## Exercise directions:
Rewrite each of the records below with "house form" changed to "standard form" wherever it occurs, keeping every other word as it is.

## Listed records:
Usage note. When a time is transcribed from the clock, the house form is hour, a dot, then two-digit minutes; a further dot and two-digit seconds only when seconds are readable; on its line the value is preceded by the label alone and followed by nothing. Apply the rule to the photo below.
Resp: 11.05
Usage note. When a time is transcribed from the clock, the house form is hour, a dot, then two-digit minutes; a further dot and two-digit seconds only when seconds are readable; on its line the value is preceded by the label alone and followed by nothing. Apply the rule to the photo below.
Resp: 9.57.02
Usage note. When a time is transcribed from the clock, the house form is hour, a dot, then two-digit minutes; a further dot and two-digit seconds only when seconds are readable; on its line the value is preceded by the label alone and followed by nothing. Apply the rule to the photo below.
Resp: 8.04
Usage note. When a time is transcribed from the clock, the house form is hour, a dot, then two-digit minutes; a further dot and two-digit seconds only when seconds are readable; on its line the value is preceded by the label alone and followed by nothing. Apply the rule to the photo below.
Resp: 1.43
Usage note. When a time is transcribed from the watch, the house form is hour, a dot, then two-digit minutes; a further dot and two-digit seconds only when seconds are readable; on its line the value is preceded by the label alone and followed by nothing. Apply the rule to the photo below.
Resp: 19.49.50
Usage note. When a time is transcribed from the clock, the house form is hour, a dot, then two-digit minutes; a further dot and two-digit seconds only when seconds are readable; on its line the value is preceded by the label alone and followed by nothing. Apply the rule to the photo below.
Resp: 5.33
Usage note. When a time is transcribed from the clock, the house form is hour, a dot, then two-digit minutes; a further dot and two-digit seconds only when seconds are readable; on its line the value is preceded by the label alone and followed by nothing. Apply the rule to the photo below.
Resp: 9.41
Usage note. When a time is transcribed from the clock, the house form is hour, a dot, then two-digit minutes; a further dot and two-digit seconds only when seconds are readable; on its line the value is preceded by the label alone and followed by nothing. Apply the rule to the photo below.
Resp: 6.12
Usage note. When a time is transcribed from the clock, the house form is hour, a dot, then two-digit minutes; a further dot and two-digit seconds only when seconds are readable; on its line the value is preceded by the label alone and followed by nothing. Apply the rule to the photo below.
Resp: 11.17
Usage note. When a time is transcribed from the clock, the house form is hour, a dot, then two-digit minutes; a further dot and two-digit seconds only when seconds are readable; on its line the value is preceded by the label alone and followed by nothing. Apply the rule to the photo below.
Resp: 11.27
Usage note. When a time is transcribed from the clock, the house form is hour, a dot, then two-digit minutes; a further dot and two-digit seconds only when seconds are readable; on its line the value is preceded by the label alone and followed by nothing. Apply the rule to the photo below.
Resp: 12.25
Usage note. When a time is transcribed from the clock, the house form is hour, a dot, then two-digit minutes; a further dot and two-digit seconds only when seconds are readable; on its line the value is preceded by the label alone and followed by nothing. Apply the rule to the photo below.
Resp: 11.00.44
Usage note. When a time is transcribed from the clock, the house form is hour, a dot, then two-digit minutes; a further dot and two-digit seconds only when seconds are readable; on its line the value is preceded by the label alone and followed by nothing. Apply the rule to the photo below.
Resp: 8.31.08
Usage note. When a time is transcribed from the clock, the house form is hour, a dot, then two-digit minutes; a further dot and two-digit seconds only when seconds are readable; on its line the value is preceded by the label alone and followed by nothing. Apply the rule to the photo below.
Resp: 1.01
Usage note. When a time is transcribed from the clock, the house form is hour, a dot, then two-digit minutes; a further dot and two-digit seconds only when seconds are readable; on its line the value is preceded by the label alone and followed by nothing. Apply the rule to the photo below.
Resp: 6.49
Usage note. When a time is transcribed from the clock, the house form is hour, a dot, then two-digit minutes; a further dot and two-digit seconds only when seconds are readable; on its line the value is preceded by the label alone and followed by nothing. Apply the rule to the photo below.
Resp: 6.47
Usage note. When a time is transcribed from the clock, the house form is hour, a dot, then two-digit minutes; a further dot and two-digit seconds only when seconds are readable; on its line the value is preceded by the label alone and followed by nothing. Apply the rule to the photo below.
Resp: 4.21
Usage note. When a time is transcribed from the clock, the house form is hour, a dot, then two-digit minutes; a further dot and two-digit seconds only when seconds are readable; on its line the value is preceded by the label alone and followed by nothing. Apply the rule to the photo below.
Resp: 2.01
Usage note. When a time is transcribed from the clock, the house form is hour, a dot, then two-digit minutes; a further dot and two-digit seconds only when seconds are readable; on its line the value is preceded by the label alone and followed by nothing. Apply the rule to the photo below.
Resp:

## Output below:
Usage note. When a time is transcribed from the clock, the standard form is hour, a dot, then two-digit minutes; a further dot and two-digit seconds only when seconds are readable; on its line the value is preceded by the label alone and followed by nothing. Apply the rule to the photo below.
Resp: 11.05
Usage note. When a time is transcribed from the clock, the standard form is hour, a dot, then two-digit minutes; a further dot and two-digit seconds only when seconds are readable; on its line the value is preceded by the label alone and followed by nothing. Apply the rule to the photo below.
Resp: 9.57.02
Usage note. When a time is transcribed from the clock, the standard form is hour, a dot, then two-digit minutes; a further dot and two-digit seconds only when seconds are readable; on its line the value is preceded by the label alone and followed by nothing. Apply the rule to the photo below.
Resp: 8.04
Usage note. When a time is transcribed from the clock, the standard form is hour, a dot, then two-digit minutes; a further dot and two-digit seconds only when seconds are readable; on its line the value is preceded by the label alone and followed by nothing. Apply the rule to the photo below.
Resp: 1.43
Usage note. When a time is transcribed from the watch, the standard form is hour, a dot, then two-digit minutes; a further dot and two-digit seconds only when seconds are readable; on its line the value is preceded by the label alone and followed by nothing. Apply the rule to the photo below.
Resp: 19.49.50
Usage note. When a time is transcribed from the clock, the standard form is hour, a dot, then two-digit minutes; a further dot and two-digit seconds only when seconds are readable; on its line the value is preceded by the label alone and followed by nothing. Apply the rule to the photo below.
Resp: 5.33
Usage note. When a time is transcribed from the clock, the standard form is hour, a dot, then two-digit minutes; a further dot and two-digit seconds only when seconds are readable; on its line the value is preceded by the label alone and followed by nothing. Apply the rule to the photo below.
Resp: 9.41
Usage note. When a time is transcribed from the clock, the standard form is hour, a dot, then two-digit minutes; a further dot and two-digit seconds only when seconds are readable; on its line the value is preceded by the label alone and followed by nothing. Apply the rule to the photo below.
Resp: 6.12
Usage note. When a time is transcribed from the clock, the standard form is hour, a dot, then two-digit minutes; a further dot and two-digit seconds only when seconds are readable; on its line the value is preceded by the label alone and followed by nothing. Apply the rule to the photo below.
Resp: 11.17
Usage note. When a time is transcribed from the clock, the standard form is hour, a dot, then two-digit minutes; a further dot and two-digit seconds only when seconds are readable; on its line the value is preceded by the label alone and followed by nothing. Apply the rule to the photo below.
Resp: 11.27
Usage note. When a time is transcribed from the clock, the standard form is hour, a dot, then two-digit minutes; a further dot and two-digit seconds only when seconds are readable; on its line the value is preceded by the label alone and followed by nothing. Apply the rule to the photo below.
Resp: 12.25
Usage note. When a time is transcribed from the clock, the standard form is hour, a dot, then two-digit minutes; a further dot and two-digit seconds only when seconds are readable; on its line the value is preceded by the label alone and followed by nothing. Apply the rule to the photo below.
Resp: 11.00.44
Usage note. When a time is transcribed from the clock, the standard form is hour, a dot, then two-digit minutes; a further dot and two-digit seconds only when seconds are readable; on its line the value is preceded by the label alone and followed by nothing. Apply the rule to the photo below.
Resp: 8.31.08
Usage note. When a time is transcribed from the clock, the standard form is hour, a dot, then two-digit minutes; a further dot and two-digit seconds only when seconds are readable; on its line the value is preceded by the label alone and followed by nothing. Apply the rule to the photo below.
Resp: 1.01
Usage note. When a time is transcribed from the clock, the standard form is hour, a dot, then two-digit minutes; a further dot and two-digit seconds only when seconds are readable; on its line the value is preceded by the label alone and followed by nothing. Apply the rule to the photo below.
Resp: 6.49
Usage note. When a time is transcribed from the clock, the standard form is hour, a dot, then two-digit minutes; a further dot and two-digit seconds only when seconds are readable; on its line the value is preceded by the label alone and followed by nothing. Apply the rule to the photo below.
Resp: 6.47
Usage note. When a time is transcribed from the clock, the standard form is hour, a dot, then two-digit minutes; a further dot and two-digit seconds only when seconds are readable; on its line the value is preceded by the label alone and followed by nothing. Apply the rule to the photo below.
Resp: 4.21
Usage note. When a time is transcribed from the clock, the standard form is hour, a dot, then two-digit minutes; a further dot and two-digit seconds only when seconds are readable; on its line the value is preceded by the label alone and followed by nothing. Apply the rule to the photo below.
Resp: 2.01
Usage note. When a time is transcribed from the clock, the standard form is hour, a dot, then two-digit minutes; a further dot and two-digit seconds only when seconds are readable; on its line the value is preceded by the label alone and followed by nothing. Apply the rule to the photo below.
Resp:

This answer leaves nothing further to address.